Des centaines de milliers de Québécois ont passé la soirée de mardi les yeux rivés à leur petit écran pour suivre les échanges musclés entre les chefs. Dans les minutes qui ont suivi la fin du débat télévisé, La Presse a recueilli les réactions de quelques électeurs d'allégeances diverses.

Viollaine Ballivy LA PRESSE

Lisette Talbot, 52 ans, conseillère en gestion des ressources humaines, Kamouraska.

«Pauline Marois m'a profondément déplu. Elle était suffisante, elle n'a pas arrêté d'accuser Jean Charest de tous les maux, mais elle n'a rien promis d'intéressant. Jean Charest a patiné un peu ; c'est normal, il était attaqué de tous les côtés. Mario Dumont a été très bon sur la santé et en éducation, et il a proposé des mesures concrètes pour les aidants naturels. Mais il manque encore trop d'expérience pour que je l'appuie.»

Christiane Rancourt, 49 ans, vendeuse, Laval.

«C'est Mario Dumont qui s'est le mieux défendu, surtout à propos de la santé ; mais il n'a pas prouvé qu'il a ce qu'il faut pour devenir premier ministre. Il manque d'expérience. Pauline Marois avait de bonnes formules, mais rien de neuf à offrir. Jean Charest ne m'a pas rassurée sur l'état de santé de la Caisse de dépôt. Aucun ne m'a convaincue de lui donner mon vote.»

René Plouffe, 70 ans, retraité, Trois-Rivières.

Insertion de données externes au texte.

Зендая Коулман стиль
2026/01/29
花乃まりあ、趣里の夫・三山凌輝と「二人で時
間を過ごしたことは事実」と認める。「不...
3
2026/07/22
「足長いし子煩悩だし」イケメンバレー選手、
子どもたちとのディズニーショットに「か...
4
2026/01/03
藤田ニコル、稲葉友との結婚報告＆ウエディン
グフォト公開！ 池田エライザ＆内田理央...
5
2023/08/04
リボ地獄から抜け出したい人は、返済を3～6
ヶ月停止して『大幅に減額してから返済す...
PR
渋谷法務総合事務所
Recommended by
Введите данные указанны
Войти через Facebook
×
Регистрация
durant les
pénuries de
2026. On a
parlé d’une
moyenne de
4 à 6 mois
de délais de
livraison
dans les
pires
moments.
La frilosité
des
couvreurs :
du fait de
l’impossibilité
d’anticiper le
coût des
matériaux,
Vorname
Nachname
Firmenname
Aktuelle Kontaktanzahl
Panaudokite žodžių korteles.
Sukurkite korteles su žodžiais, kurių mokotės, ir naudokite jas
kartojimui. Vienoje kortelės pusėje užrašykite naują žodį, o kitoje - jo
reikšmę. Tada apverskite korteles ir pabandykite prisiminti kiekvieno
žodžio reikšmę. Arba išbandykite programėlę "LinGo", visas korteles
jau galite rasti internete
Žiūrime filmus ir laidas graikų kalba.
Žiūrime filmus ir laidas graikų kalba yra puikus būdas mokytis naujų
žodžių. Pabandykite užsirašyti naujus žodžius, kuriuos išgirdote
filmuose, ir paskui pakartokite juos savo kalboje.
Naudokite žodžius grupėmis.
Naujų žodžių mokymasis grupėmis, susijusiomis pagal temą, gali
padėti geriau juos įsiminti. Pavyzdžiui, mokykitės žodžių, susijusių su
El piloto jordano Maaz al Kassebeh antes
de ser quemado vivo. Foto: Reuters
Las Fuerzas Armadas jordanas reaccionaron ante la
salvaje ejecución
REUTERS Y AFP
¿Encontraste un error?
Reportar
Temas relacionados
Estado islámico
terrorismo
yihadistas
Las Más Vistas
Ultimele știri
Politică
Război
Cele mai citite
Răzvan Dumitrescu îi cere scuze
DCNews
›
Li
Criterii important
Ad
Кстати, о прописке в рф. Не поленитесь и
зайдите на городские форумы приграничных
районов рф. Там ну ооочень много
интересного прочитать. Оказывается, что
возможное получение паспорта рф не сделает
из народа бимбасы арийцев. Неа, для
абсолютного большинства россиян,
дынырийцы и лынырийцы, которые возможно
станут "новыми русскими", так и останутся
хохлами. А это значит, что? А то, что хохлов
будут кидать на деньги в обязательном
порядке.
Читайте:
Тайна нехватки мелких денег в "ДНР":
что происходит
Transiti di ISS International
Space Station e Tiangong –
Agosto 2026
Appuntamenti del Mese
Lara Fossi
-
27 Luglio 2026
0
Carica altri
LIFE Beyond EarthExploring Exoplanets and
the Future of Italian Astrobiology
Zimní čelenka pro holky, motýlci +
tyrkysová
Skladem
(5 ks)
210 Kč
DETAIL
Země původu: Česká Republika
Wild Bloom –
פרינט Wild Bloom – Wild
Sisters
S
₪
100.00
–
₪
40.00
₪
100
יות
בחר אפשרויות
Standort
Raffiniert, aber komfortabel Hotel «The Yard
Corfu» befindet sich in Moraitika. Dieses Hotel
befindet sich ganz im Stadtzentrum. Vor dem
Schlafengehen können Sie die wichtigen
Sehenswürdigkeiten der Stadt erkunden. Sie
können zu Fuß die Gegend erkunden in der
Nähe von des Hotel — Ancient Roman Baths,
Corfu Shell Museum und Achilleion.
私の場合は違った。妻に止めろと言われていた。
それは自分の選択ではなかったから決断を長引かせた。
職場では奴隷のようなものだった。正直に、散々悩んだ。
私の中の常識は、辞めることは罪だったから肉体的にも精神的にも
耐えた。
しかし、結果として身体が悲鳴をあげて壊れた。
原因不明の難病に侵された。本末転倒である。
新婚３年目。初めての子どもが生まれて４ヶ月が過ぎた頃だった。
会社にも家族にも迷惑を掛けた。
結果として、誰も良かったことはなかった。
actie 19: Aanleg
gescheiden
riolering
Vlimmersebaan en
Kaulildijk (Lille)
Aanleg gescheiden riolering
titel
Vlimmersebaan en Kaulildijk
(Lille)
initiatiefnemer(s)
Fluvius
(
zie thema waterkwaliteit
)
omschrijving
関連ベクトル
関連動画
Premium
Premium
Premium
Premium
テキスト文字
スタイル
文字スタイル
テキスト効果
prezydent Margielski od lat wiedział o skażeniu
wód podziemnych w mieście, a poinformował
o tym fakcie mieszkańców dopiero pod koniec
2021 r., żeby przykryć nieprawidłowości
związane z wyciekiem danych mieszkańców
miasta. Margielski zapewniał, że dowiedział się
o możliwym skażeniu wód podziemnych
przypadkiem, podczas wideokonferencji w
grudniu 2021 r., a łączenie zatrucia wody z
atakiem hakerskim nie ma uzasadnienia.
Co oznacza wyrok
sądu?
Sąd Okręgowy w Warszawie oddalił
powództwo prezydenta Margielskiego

«Ma grosse déception, c'est qu'aucun des trois chefs n'ait expliqué comment il améliorerait la situation des personnes âgées. Ils ont à peine effleuré la question des aidants naturels. Je donnerais 9/10 à Jean Charest, 8/10 à Mario Dumont et 7/10 à Pauline Marois. Jean Charest était très solide en éducation, en santé et sur la famille. Pauline Marois était trop négative.»

André Garant, 62 ans, retraité, Lévis.

«Pauline Marois m'a agréablement surpris. Elle crevait l'écran, paraissait très à l'aise et avait un langage corporel très rassurant. Elle a eu beaucoup de bonnes formules-chocs, comme lorsqu'elle a reproché à Jean Charest de proposer aux Québécois des élections d'abord, la vérité ensuite. Jean Charest m'a déçu. Son discours s'est limité à un déluge de statistiques. Les Québécois sont autre chose que des statistiques. Comme toujours, Mario Dumont a été habile, mais il s'est un peu écrasé entre les deux autres chefs.»

Vincent Marleu, 52 ans, travailleur autonome, Montréal.

«Je n'ai pas aimé le débat, très cacophonique et trop agressif. Même Stéphane Bureau a perdu le contrôle à un moment donné. Jean Charest a été habile en évitant de parler de son bilan. Pauline Marois a été assez habile, mais c'est Mario Dumont qui possédait le mieux ses dossiers.»